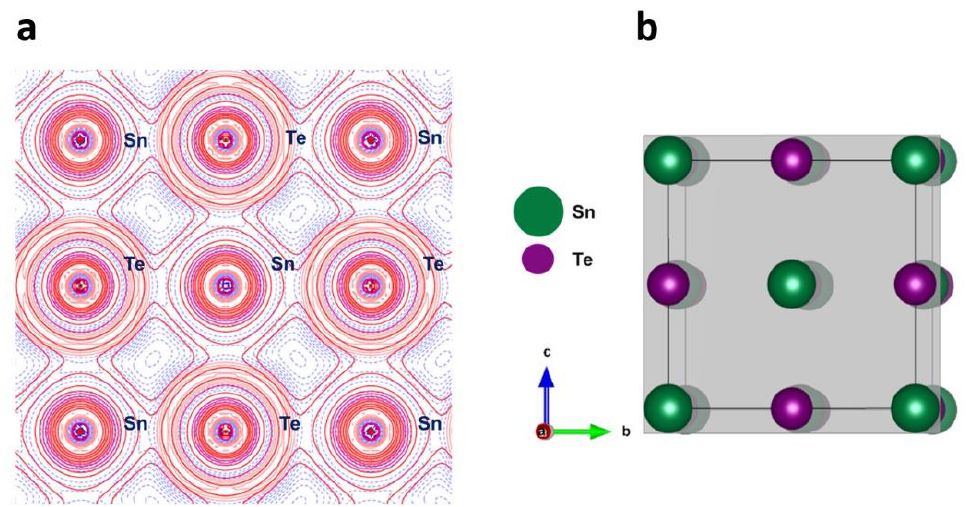
Figure 5. ( a ) Laplacian of the electronic density map of ( b ) the <100> planes of the SnTe structural model.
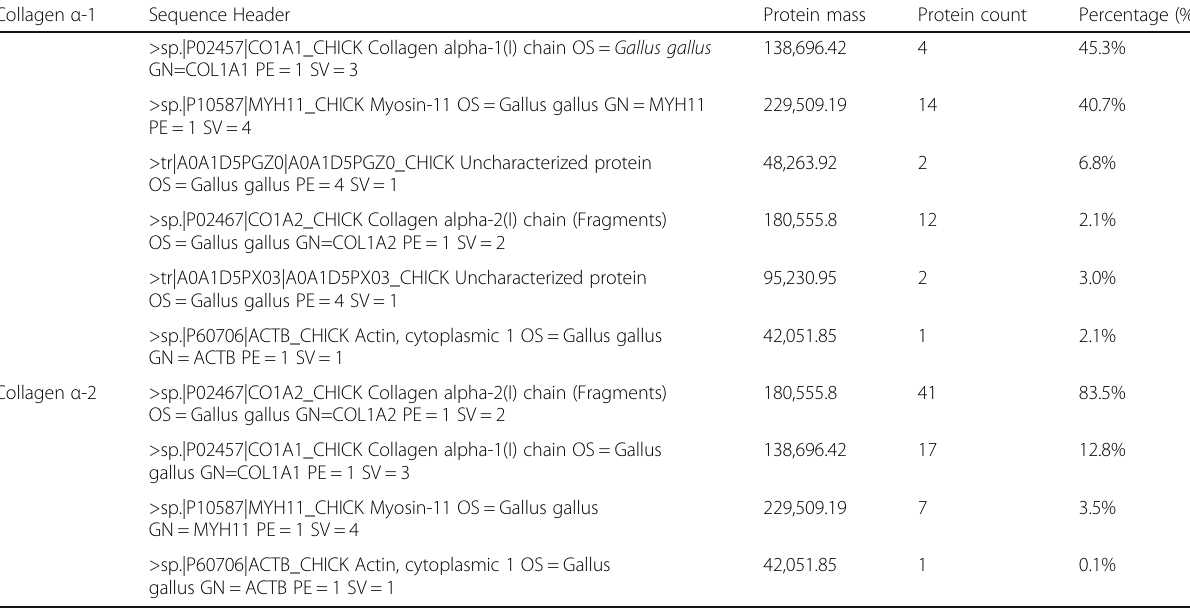
Table 3 Identified UPSC from chicken lung sample by LC-ESI-MS/MS sequencing and analysis Collagen α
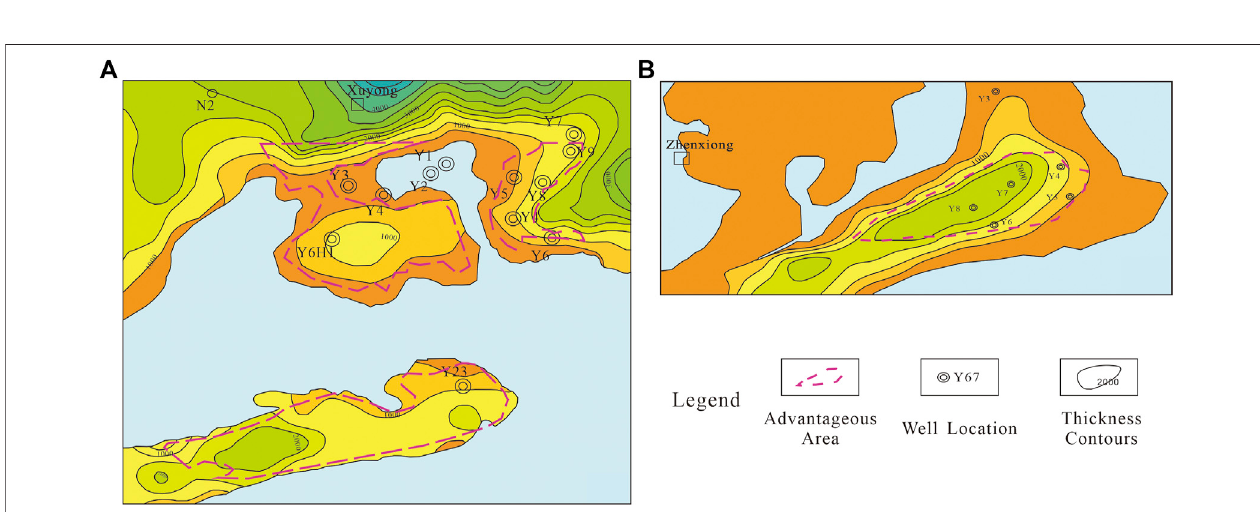
FIGURE 10 | Distribution and resource quantity of transitional shale gas favorable areas in Leping Formation of the study area.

****

**Problem to solve**
Restate the material word for word; no picture should appear in the copy.

**Response for this exercise**
Figure 5. ( a ) Laplacian of the electronic density map of ( b ) the <100> planes of the SnTe structural model.
Table 3 Identified UPSC from chicken lung sample by LC-ESI-MS/MS sequencing and analysis Collagen α
FIGURE 10 | Distribution and resource quantity of transitional shale gas favorable areas in Leping Formation of the study area.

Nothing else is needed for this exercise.